As the end of this adventure is nearing…we’re all starting the seemingly daunting discussions…”What are you going to do when you get home?”
 
It got me thinking why I came on this journey to begin with.
 
I wanted to take God out of the box of American Christianity. Quite frankly, I never intentionally put Him in the box, but I knew the safe and comfortable view I held of Him, wasn’t all of Him. I knew it would be forced to expand after serving Him throughout 11 different countries.

 
And…it turns out God looks different in Europe and the Middle East…
 
          Africa…and Asia…
 
than He does in America.
 
Not contradictory…but complimentary.
 
               Bigger.
 
All encompassing.
 
I wanted to expand the horizons of His calling on my life. I wanted to see and experience the broken world across the nations…and receive a broken heart in exchange. And then I’d trade in that broken heart for a lifetime of serving Him.
 
Recently in Vietnam…
 
I laid down an orphan for her afternoon nap…in between 20 others…all diagnosed with HIV…abandoned and neglected by the very parents who passed along this fate.
 
I wrapped up another children’s program…with their tiny hands in mine as they joyfully skipped alongside me…and the next day they picked up trash on the streets to earn a living instead of going to school.

 

I’ve found brokenness.

 So as the end nears and I ponder the question “What are you going to do when you get home?”…I asked Him…after seeing all of these injustices and the realities of the broken world…”What do you want me to do?”

 

He answered me with the same question…

 
My dear child…”What do you want to do?”
 
Jesus went through all the towns and villages, teaching in their synagogues, preaching the good news of the kingdom and healing every disease and sickness. When he saw the crowds, he had compassion on them, because they were harassed and helpless, like sheep without a shepherd. Then he said to his disciples, “The harvest is plentiful but the workers are few.

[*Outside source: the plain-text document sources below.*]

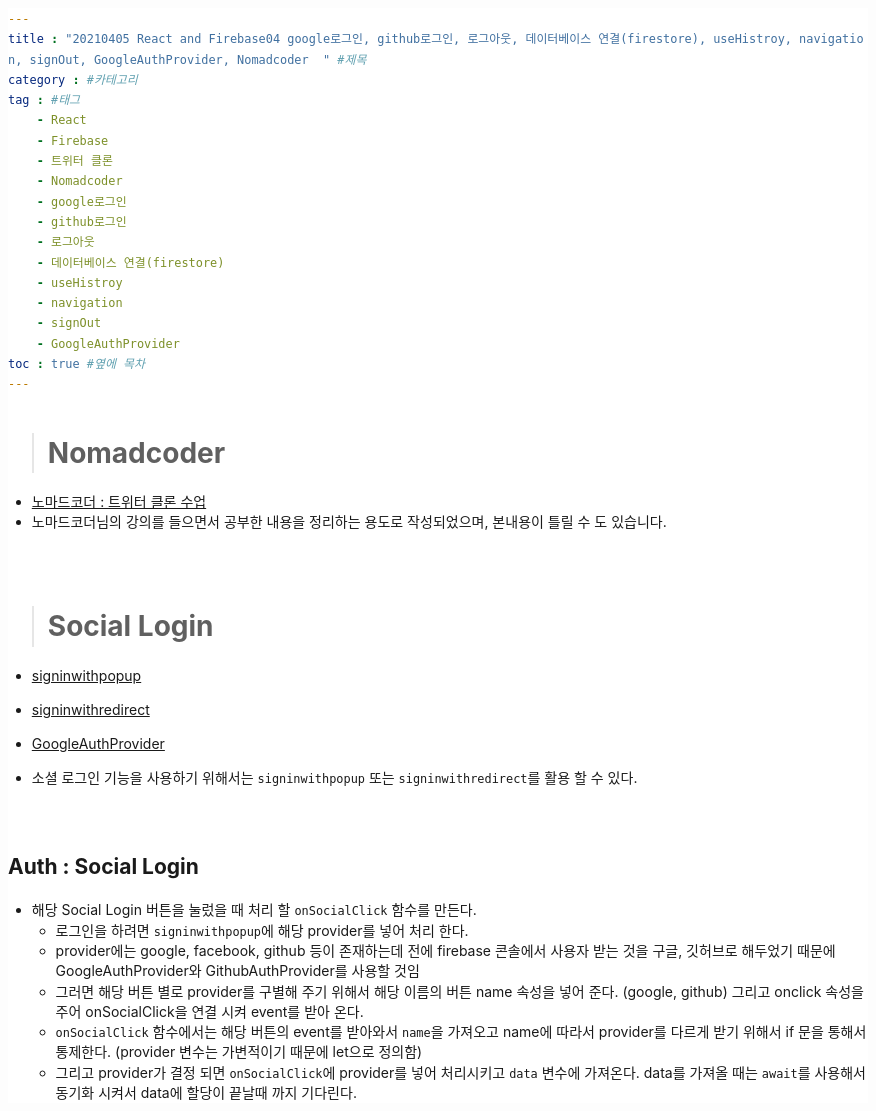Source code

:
 ```yaml
---
title : "20210405 React and Firebase04 google로그인, github로그인, 로그아웃, 데이터베이스 연결(firestore), useHistroy, navigation, signOut, GoogleAuthProvider, Nomadcoder  " #제목
category : #카테고리
tag : #태그
    - React
    - Firebase
    - 트위터 클론
    - Nomadcoder
    - google로그인
    - github로그인
    - 로그아웃
    - 데이터베이스 연결(firestore)
    - useHistroy
    - navigation
    - signOut
    - GoogleAuthProvider
toc : true #옆에 목차
---
```


># Nomadcoder

- [노마드코더 : 트위터 클론 수업](https://nomadcoders.co/nwitter)
- 노마드코더님의 강의를 들으면서 공부한 내용을 정리하는 용도로 작성되었으며, 본내용이 틀릴 수 도 있습니다.

<br>

># Social Login

- [signinwithpopup](https://firebase.google.com/docs/reference/js/firebase.auth.Auth#signinwithpopup)

- [signinwithredirect](https://firebase.google.com/docs/reference/js/firebase.auth.Auth#signinwithredirect)

- [GoogleAuthProvider](https://firebase.google.com/docs/reference/js/firebase.auth.GoogleAuthProvider)

- 소셜 로그인 기능을 사용하기 위해서는 `signinwithpopup` 또는 `signinwithredirect`를 활용 할 수 있다.

<br>

## Auth : Social Login

- 해당 Social Login 버튼을 눌렀을 때 처리 할 `onSocialClick` 함수를 만든다.
  - 로그인을 하려면 `signinwithpopup`에 해당 provider를 넣어 처리 한다.
  - provider에는 google, facebook, github 등이 존재하는데 전에 firebase 콘솔에서 사용자 받는 것을 구글, 깃허브로 해두었기 때문에 GoogleAuthProvider와 GithubAuthProvider를 사용할 것임
  - 그러면 해당 버튼 별로 provider를 구별해 주기 위해서 해당 이름의 버튼 name 속성을 넣어 준다. (google, github) 그리고 onclick 속성을 주어 onSocialClick을 연결 시켜 event를 받아 온다.
  - `onSocialClick` 함수에서는 해당 버튼의 event를 받아와서 `name`을 가져오고 name에 따라서 provider를 다르게 받기 위해서 if 문을 통해서 통제한다. (provider 변수는 가변적이기 때문에 let으로 정의함)
  - 그리고 provider가 결정 되면 `onSocialClick`에 provider를 넣어 처리시키고 `data` 변수에 가져온다. data를 가져올 때는 `await`를 사용해서 동기화 시켜서 data에 할당이 끝날때 까지 기다린다.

Ask the Lord of the harvest, therefore, to send out workers into his harvest field.” Matthew 9:35-38
 
Maybe the most important question isn’t where you will go…but if you will go.*
 
*go could be the nations, go could be next door — or both!
 
Maybe the most important question isn’t what you will do…but will you do anything at all.

After exposing some of the realities of the slave trade, abolitionist William Wilberforce once said: 
“Having heard all of this you may choose to look the other way…but you may never again say that you did not know.”

 
Now that we know…we are responsible.